Tale “pensiero unico” ha risucchiato anche Trump, e la recente nomina di Bolton al ruolo di consigliere alla sicurezza non fa che gettare benzina sul fuoco.
Si è così arrivati a scardinare due dei più popolari capisaldi del programma elettorale trumpiano: il non interventismo e il riavvicinamento a Mosca. A differenza che nelle coste, dove persino la società civile è stata contagiata da una ridicola “russofobia”, l’americano medio non sente la Russia come una minaccia agli interessi del suo paese. D’altronde, il Cremlino non è più in grado di competere in alcun modo con la potenza americana (né dal punto di vista militare, né da quello economico o culturale), anche se viene continuamente additata come “una minaccia mortale” agli interessi a stelle e strisce.

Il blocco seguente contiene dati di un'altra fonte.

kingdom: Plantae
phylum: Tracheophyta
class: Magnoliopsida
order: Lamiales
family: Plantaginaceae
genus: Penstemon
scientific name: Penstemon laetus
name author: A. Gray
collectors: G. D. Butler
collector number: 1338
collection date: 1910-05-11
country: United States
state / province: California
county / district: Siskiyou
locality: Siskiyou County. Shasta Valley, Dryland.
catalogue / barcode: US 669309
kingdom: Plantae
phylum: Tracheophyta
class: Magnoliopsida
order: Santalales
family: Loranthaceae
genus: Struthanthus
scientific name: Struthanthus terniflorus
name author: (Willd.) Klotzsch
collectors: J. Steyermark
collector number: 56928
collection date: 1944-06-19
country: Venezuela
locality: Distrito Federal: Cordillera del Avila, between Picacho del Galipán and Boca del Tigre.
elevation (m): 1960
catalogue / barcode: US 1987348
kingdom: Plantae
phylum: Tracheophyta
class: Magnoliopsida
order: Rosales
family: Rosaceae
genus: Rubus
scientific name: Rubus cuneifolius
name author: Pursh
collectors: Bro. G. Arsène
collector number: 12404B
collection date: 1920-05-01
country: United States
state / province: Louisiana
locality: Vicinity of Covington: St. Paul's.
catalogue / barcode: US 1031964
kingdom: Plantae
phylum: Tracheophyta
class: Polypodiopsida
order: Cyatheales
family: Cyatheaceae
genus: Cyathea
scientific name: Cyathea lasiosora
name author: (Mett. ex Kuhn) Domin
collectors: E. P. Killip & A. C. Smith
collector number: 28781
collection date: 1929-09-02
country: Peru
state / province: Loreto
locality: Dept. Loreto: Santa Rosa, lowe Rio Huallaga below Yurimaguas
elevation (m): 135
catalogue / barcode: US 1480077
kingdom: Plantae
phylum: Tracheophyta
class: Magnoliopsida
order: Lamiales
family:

Il presidente è stato di conseguenza dipinto dai media (la cui credibilità è non a caso ai minimi storici) come un “fantoccio” di Putin e come un “nemico della patria”. Si tratta di un clima pericoloso, che unito alle note intemperanze del presidente potrebbe portare a conseguenze imprevedibili.
Il confronto con i russi in Siria, e prima ancora l’ingerenza nella guerra civile siriana con l’appoggio alle fazioni ribelli (spesso islamiste) rientrano insomma in questa profonda crisi d’identità degli USA usciti dalla guerra fredda. E fino a quando il “pensiero unico” non verrà scardinato, siamo destinati a subirne le drammatiche conseguenze.